L'an dernier, l'Anefa, association nationale pour l'emploi et la formation agricole, a collecté 8 500 offres d'emploi représentant au total 22 000 emplois à pourvoir. Sa directrice, Isabelle François, indique que chaque année, près de 12 000 postes restent vacants. Les métiers les plus en tension étant ceux liés à l'élevage porcin et au machinisme.

Sur la même période, l'Apecita, agence spécialisée sur l'emploi agricole et agroalimentaire, a recensé 1 300 postes à pourvoir.
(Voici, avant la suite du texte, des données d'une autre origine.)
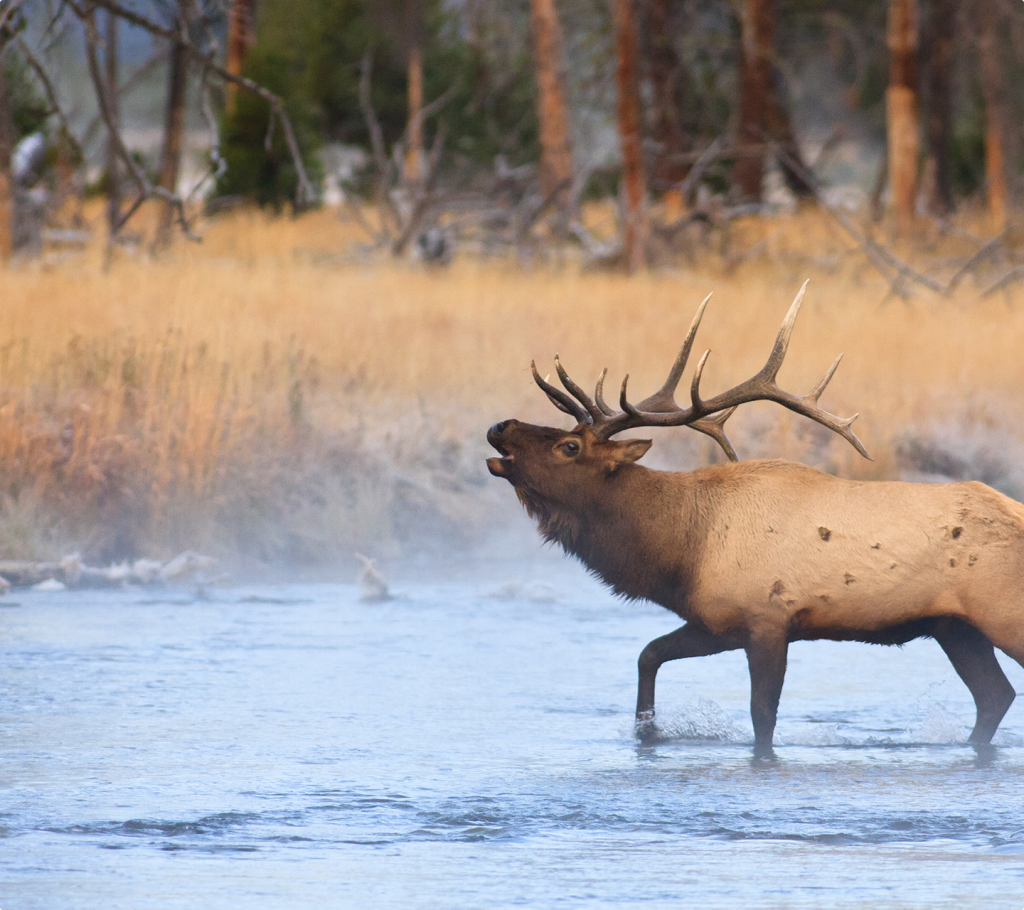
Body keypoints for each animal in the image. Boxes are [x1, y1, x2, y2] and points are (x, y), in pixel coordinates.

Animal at [487, 283, 1023, 758]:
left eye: (569, 446)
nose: (499, 426)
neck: (682, 549)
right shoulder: (717, 621)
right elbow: (648, 655)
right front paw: (648, 734)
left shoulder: (769, 619)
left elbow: (762, 716)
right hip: (955, 627)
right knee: (995, 695)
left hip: (1001, 614)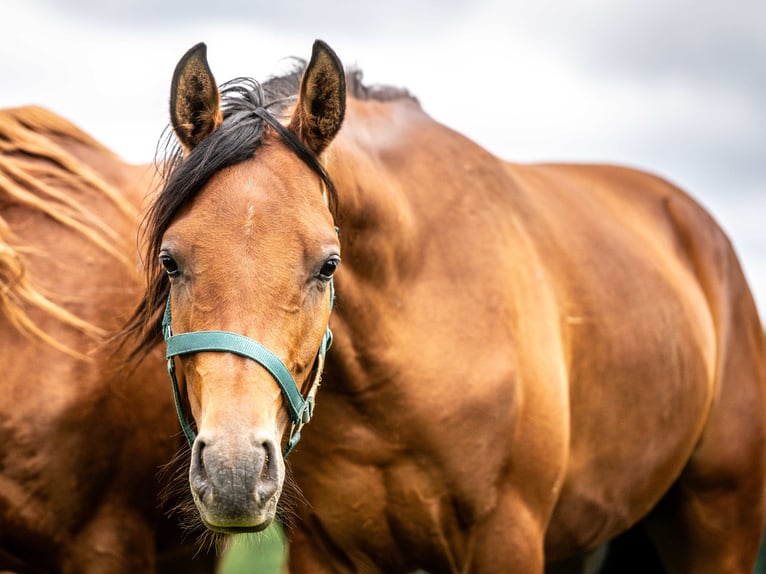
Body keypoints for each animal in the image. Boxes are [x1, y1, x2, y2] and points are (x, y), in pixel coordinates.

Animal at [127, 41, 766, 574]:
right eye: (170, 261)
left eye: (328, 264)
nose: (234, 472)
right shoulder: (325, 551)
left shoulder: (506, 540)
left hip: (718, 523)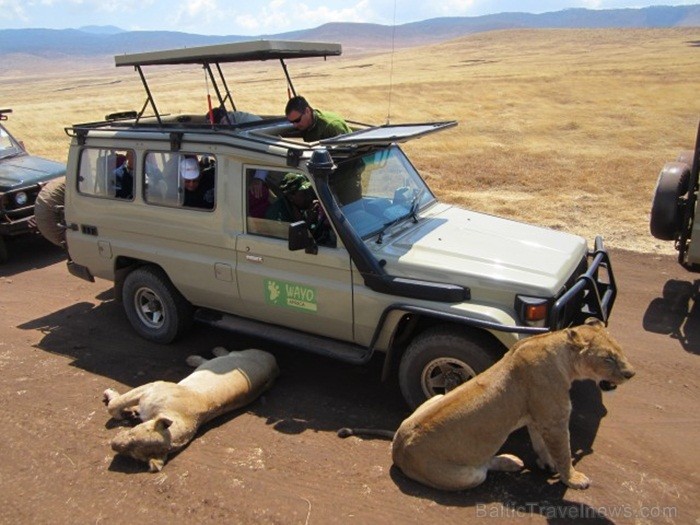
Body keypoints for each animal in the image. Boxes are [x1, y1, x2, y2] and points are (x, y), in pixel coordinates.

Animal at [102, 348, 278, 470]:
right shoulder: (151, 386)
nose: (113, 445)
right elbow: (118, 403)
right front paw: (125, 407)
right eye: (132, 434)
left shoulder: (151, 389)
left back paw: (198, 357)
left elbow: (113, 406)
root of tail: (275, 365)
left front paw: (119, 404)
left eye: (133, 453)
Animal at [340, 318, 636, 490]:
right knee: (482, 467)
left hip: (437, 397)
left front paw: (547, 463)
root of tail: (397, 447)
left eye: (619, 350)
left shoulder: (537, 415)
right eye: (608, 358)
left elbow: (540, 442)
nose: (630, 373)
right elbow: (563, 450)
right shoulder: (554, 418)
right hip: (468, 476)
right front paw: (573, 478)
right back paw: (510, 460)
Selon Mylène Gabaret, sa directrice, "les conducteurs de ligne, les techniciens de maintenance, les technico-commerciaux sont très recherchés".
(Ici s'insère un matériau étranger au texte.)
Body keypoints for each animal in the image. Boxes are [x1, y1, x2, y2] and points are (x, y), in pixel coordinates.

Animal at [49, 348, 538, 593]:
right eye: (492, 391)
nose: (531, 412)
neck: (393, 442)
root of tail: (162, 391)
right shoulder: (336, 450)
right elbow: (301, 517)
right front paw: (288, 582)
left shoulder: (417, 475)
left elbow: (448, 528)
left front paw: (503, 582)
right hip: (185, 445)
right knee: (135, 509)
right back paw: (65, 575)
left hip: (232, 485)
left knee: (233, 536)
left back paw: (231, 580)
Ces vents porteurs autour de l'emploi agricole ont diverses causes. "Le développement des circuits courts et des signes de qualité dynamisent l'emploi agricole et l'ouvre sur de nouvelles compétences : on a besoin de boulangers, de bouchers, de cuisiniers, de commerciaux pour la transformation et la vente de produits fermiers", analyse Marie-Line Tovar, responsable de la Bourse de l'emploi de l'Anefa. Le développement des nouvelles technologies booste les besoins de recrutements dans le machinisme agricole. Enfin, les groupements d'employeurs ont le vent en poupe, libérant le chef d'exploitation des contraintes administratives du recrutement et de la fiche de paie ainsi que du coût d'un salarié à plein temps. On compte 3 827 groupements d'employeurs agricoles qui font travailler 22 000 salariés ETP.